Last night I dreamed of walking miles through a brittle desert. Wil was there. And Revel. We walked and walked, following the shadows cast by a bright moon. Purple shadows, like bruises, painted over cool sand, and marking our skin.
I felt tired,
there was no end in sight.
We just kept walking and walking. Dry soil crunching softly under bare feet.
I’ve been thinking about surrender lately.
How it can be an act of giving up, or quitting,
backing down from the fight.
But also it can be a giving into,
a turning towards the unknown,
an opening up to new ideas, things, and worlds.
Surrender can be a kind of listening, I think.
A kind of seeking,
a sort of looking for answers
outside of ourselves.
Being alive right now requires constant work,
demands an endless ability to live and grieve at the same time.
The push and pull of this is painful. But not altogether unpleasant.
I’ve been lost for awhile. Awash in a sea of questions and demands. Awash in a sea of survival, small civilized worries. Yet again tricked into playing the game. Or at least making an attempt to.
But suddenly we’ve lost our home, my small family and I. Painfully, and traumatically, we lost the only security we had left.
Our little house sits, emptied of us, but still filled with the things that make up our lives. The books on their wooden shelves, the bins of toys, some drawers of food. Small things. And even smaller things. Beads. Little statues. Skulls, birds nests, art.

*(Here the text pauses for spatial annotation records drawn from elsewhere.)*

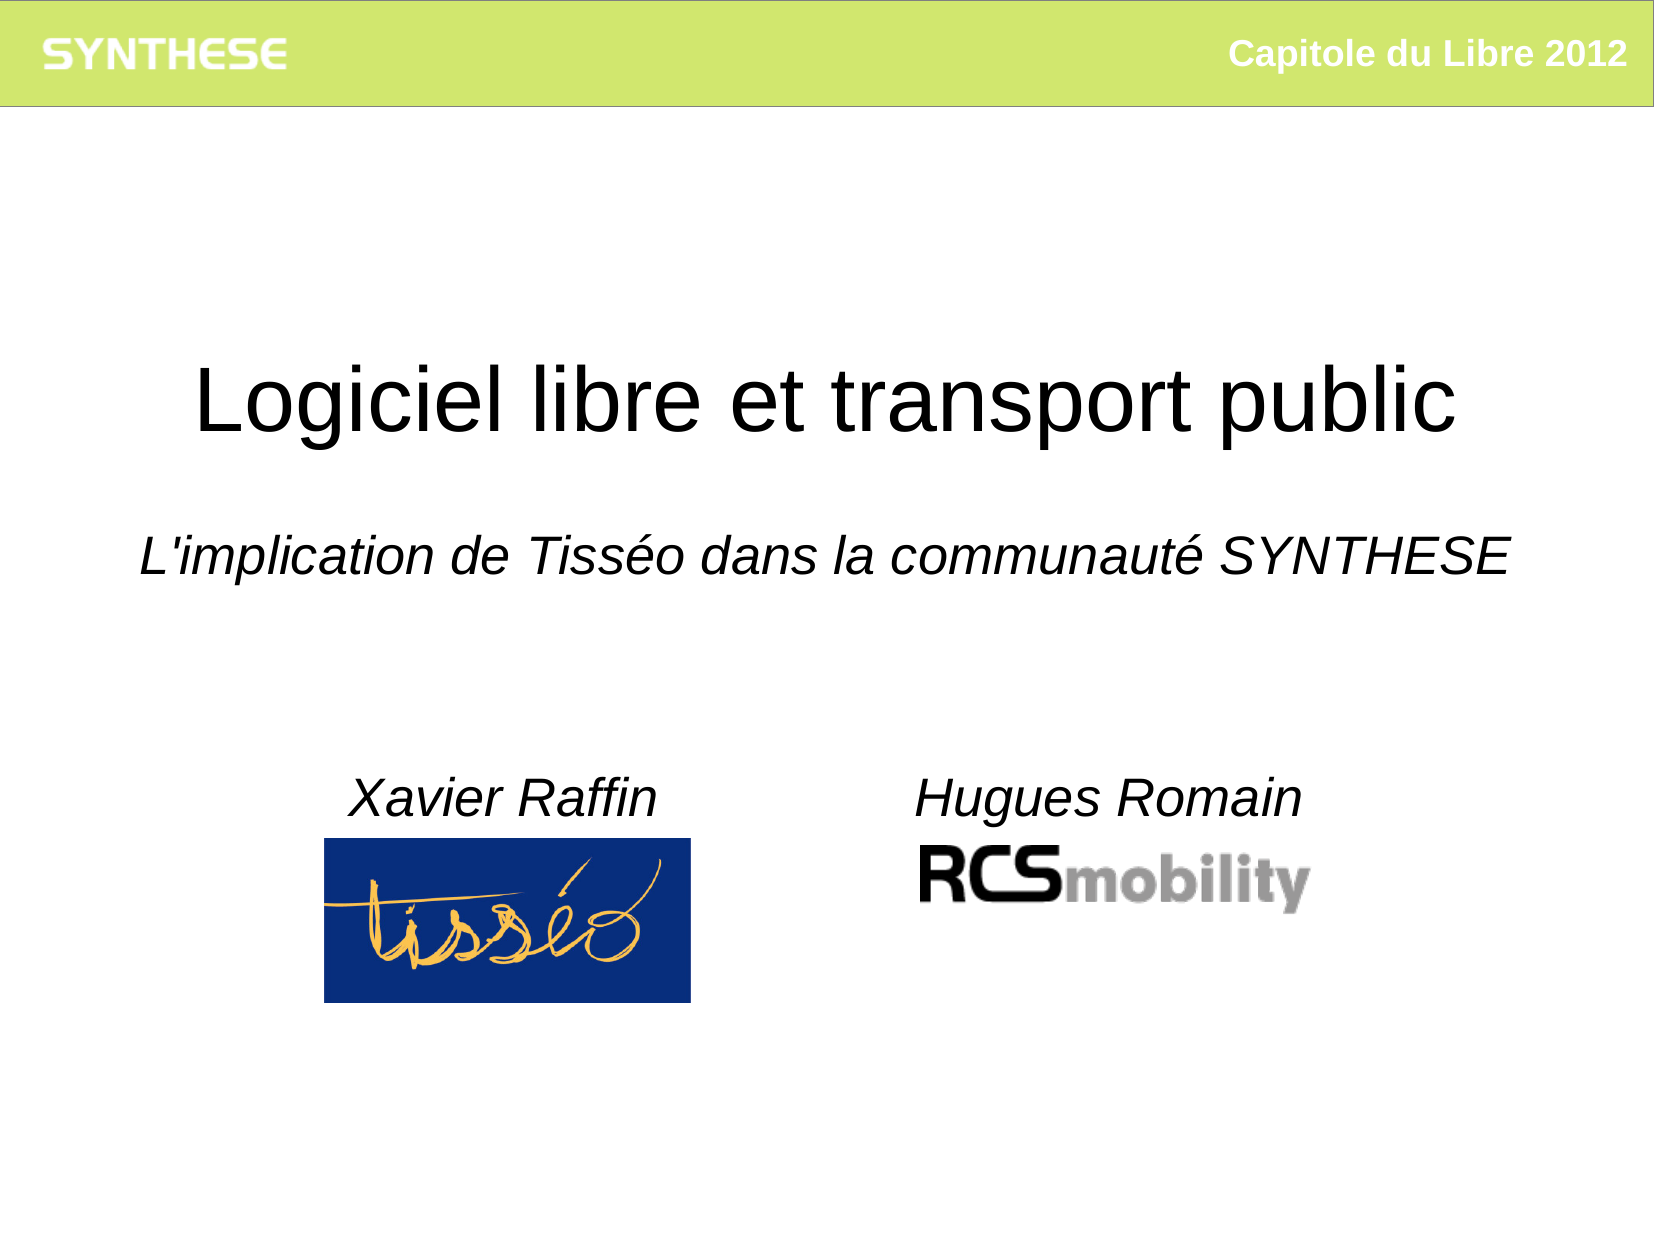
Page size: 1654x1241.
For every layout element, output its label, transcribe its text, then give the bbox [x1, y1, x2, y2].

picture [324, 838, 691, 1003]
text_box Capitole du Libre 2012 [0, 0, 1654, 107]
picture [920, 845, 1312, 916]
picture [41, 35, 292, 73]
subtitle Logiciel libre et transport public L'implication de Tisséo dans la communauté SYNTHESE Xavier Raffin Hugues Romain [82, 138, 1571, 1099]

We’ll get all of our stuff back of course if we wish. But sitting here separated from the things that make up our home, I can’t help but wonder, are we better of without them? Already in my mind their purpose seems fuzzy, their importance seems…not so important after all.
And what now? Do we find a new home somewhere? A rental, more expensive really than we can pay, to house our small things and smaller things, a place to rest our heads at night after long days spent doing things we’d rather not do to pay for a home we’d rather not have to house the things we don’t really need when I all I really need is right here, sleeping in this borrowed bed, in the home of my mother who loves me?
And all in the name of what? Survival? Progress? Because it’s the right thing to do? Because there’s no other choice?
So we walk, onward and onward through the desert of purple shadows, forced into a cross examination of our lives.
And always in the distance there is the wild calling.